• **Available data**

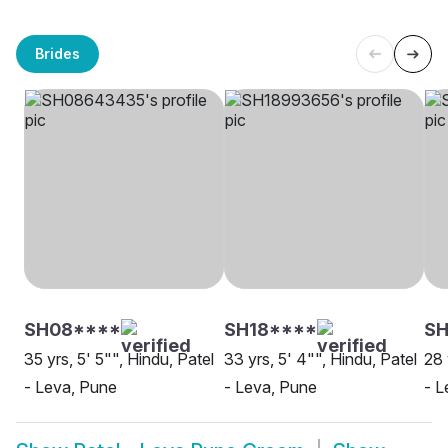
Brides
SH08****
SH18****
S
35 yrs, 5' 5"", Hindu, Patel
33 yrs, 5' 4"", Hindu, Patel
28 
- Leva, Pune
- Leva, Pune
- L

• **What you are asked to do**
Among the entries above, count every line containing the string "Hindu". Your reply must be that number alone.

• **Result below**
2